Too many design iterations; schedule management

Outcome:

Julie collaborated with a nonprofit organization to completely overhaul the user interface (UI) and user experience (UX) of the nonprofit’s web store and member portal. The portal served as a crucial touchpoint for members, enabling them to manage their membership accounts, make purchases, and view their membership benefits. However, the existing interface wasn’t quite up to snuff. It lacked clear and intuitive navigation, thus creating a fragmented buyer’s journey. Stakeholders speculated that the poorly designed member portal was harming sales. What’s more, the organization lacked in-house knowledge and skills on what “good” UI looked like. Julie was tasked with leading the redesign project, a high-stakes initiative, given its impact on member satisfaction and engagement and primary stakeholder involvement.

One of the most significant challenges Julie faced was the tight timeline and the heavy push from stakeholders to release immediate improvements. The nonprofit aimed to unveil the new portal during the sale of a significant annual event, leaving just 60 days for the complete redesign, design approval, development, testing, and deployment. Julie knew meeting this deadline would require a streamlined approach to stakeholder engagement, which historically had been a bottleneck in the nonprofit’s projects. Stakeholders, ranging from board members to department leads, often struggled to align on decisions during the design phase, creating delays that could jeopardize the timeline.
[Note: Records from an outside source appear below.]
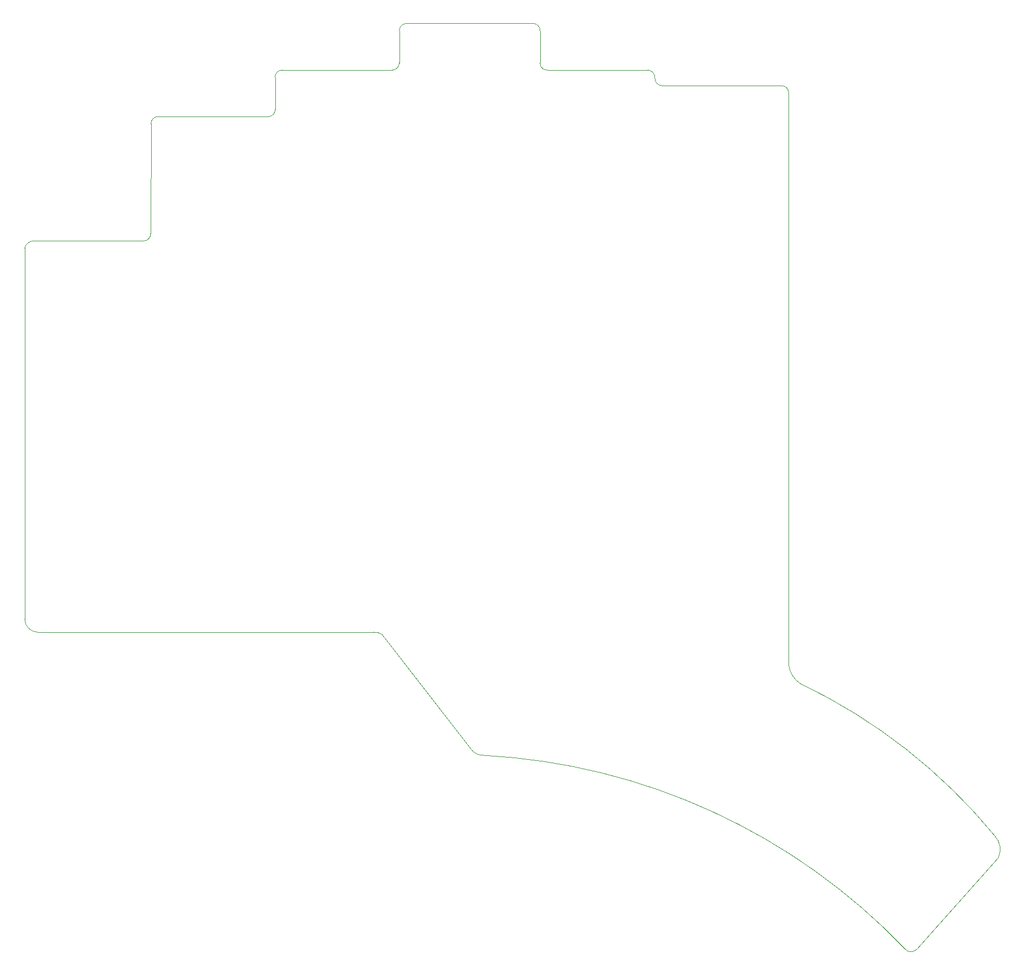
<source format=gm1>
G04 #@! TF.GenerationSoftware,KiCad,Pcbnew,(6.0.5)*
G04 #@! TF.CreationDate,2022-10-04T21:25:23-03:00*
G04 #@! TF.ProjectId,bluejay_plate,626c7565-6a61-4795-9f70-6c6174652e6b,rev?*
G04 #@! TF.SameCoordinates,Original*
G04 #@! TF.FileFunction,Profile,NP*
%FSLAX46Y46*%
G04 Gerber Fmt 4.6, Leading zero omitted, Abs format (unit mm)*
G04 Created by KiCad (PCBNEW (6.0.5)) date 2022-10-04 21:25:23*
%MOMM*%
%LPD*%
G01*
G04 APERTURE LIST*
G04 #@! TA.AperFunction,Profile*
%ADD10C,0.100000*%
G04 #@! TD*
G04 APERTURE END LIST*
D10*
X-47720000Y49050000D02*
G75*
G03*
X-48810000Y47940000I10000J-1100000D01*
G01*
X-85831552Y22855605D02*
G75*
G03*
X-87230000Y21740000I2031J-1436850D01*
G01*
X10630000Y46650000D02*
X28910000Y46650000D01*
X-85831552Y22855605D02*
X-68991330Y22847097D01*
X62170000Y-71720000D02*
X49620000Y-85750000D01*
X-48810000Y47940000D02*
X-48791330Y43007097D01*
X-8130000Y55090000D02*
G75*
G03*
X-9260000Y56200000I-1101894J8432D01*
G01*
X-29751552Y55085605D02*
X-29746441Y50156351D01*
X-9260000Y56200000D02*
X-28660000Y56200000D01*
X-66771552Y41920000D02*
X-49881330Y41897097D01*
X-18470000Y-55430000D02*
G75*
G03*
X-16740000Y-56040000I1578336J1718066D01*
G01*
X-47720000Y49050000D02*
X-30836441Y49046351D01*
X-8130000Y55090000D02*
X-8164627Y50134734D01*
X47830000Y-85700000D02*
G75*
G03*
X-16740000Y-56040000I-69646014J-66505155D01*
G01*
X30000000Y45540000D02*
X30000000Y-42150000D01*
X62169989Y-71719995D02*
G75*
G03*
X61620000Y-68370000I-2689489J1278595D01*
G01*
X29999979Y45540001D02*
G75*
G03*
X28910000Y46650000I-1082179J27499D01*
G01*
X-87230000Y-35110000D02*
G75*
G03*
X-85230000Y-37140000I2022111J-7994D01*
G01*
X-87230000Y21740000D02*
X-87230000Y-35110000D01*
X-67861552Y40800000D02*
X-67901330Y23950000D01*
X-85230000Y-37140000D02*
X-33720000Y-37140000D01*
X9480000Y47740000D02*
G75*
G03*
X10630000Y46650000I1120000J30000D01*
G01*
X-8164627Y50134734D02*
G75*
G03*
X-7050000Y49040000I1104679J9945D01*
G01*
X-49881330Y41897097D02*
G75*
G03*
X-48791330Y43007097I-10000J1100000D01*
G01*
X-32310000Y-37540000D02*
X-18470000Y-55430000D01*
X61620000Y-68370000D02*
G75*
G03*
X31810000Y-45040000I-67357126J-55355913D01*
G01*
X-7050000Y49040000D02*
X8390000Y49050000D01*
X-32310000Y-37539999D02*
G75*
G03*
X-33720000Y-37140000I-1331682J-2009057D01*
G01*
X-68991330Y22847097D02*
G75*
G03*
X-67901330Y23950000I-6451J1096451D01*
G01*
X-30836441Y49046351D02*
G75*
G03*
X-29746441Y50156351I-10000J1100000D01*
G01*
X29999970Y-42150003D02*
G75*
G03*
X31810000Y-45040000I3907530J435503D01*
G01*
X-28660000Y56200000D02*
G75*
G03*
X-29751552Y55085605I11422J-1102974D01*
G01*
X47830020Y-85699985D02*
G75*
G03*
X49620000Y-85750000I914180J661785D01*
G01*
X-66771552Y41920000D02*
G75*
G03*
X-67861552Y40800000I15000J-1105000D01*
G01*
X9480002Y47740000D02*
G75*
G03*
X8390000Y49050000I-1178632J127780D01*
G01*
M02*

</source>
Julie’s strategy and approach focused on engaging with a vendor specializing in UI design and development with a successful track record. She also focused on fostering transparent and efficient collaboration while ensuring all voices were heard.

Julie implemented structured “demos” or workshop sessions, allowing stakeholders to provide their feedback before moving into development work. Additionally, she implemented a phased approval system, breaking the design process into manageable milestones. By doing so, stakeholders were required to provide feedback within specific windows, reducing the risk of last-minute changes and scope creep. To maintain momentum, Julie maintained regular communication primarily through weekly and biweekly meetings, “huddles”, and email communication, doing her best to keep everyone informed and accountable.

Although the first deployment was fraught with system challenges and bugs, the team made it through… Despite the challenges, Julie’s meticulous planning and proactive communication led to the successful launch of the redesigned portal on schedule. The new interface was visually appealing, intuitive, and aligned with the nonprofit’s values.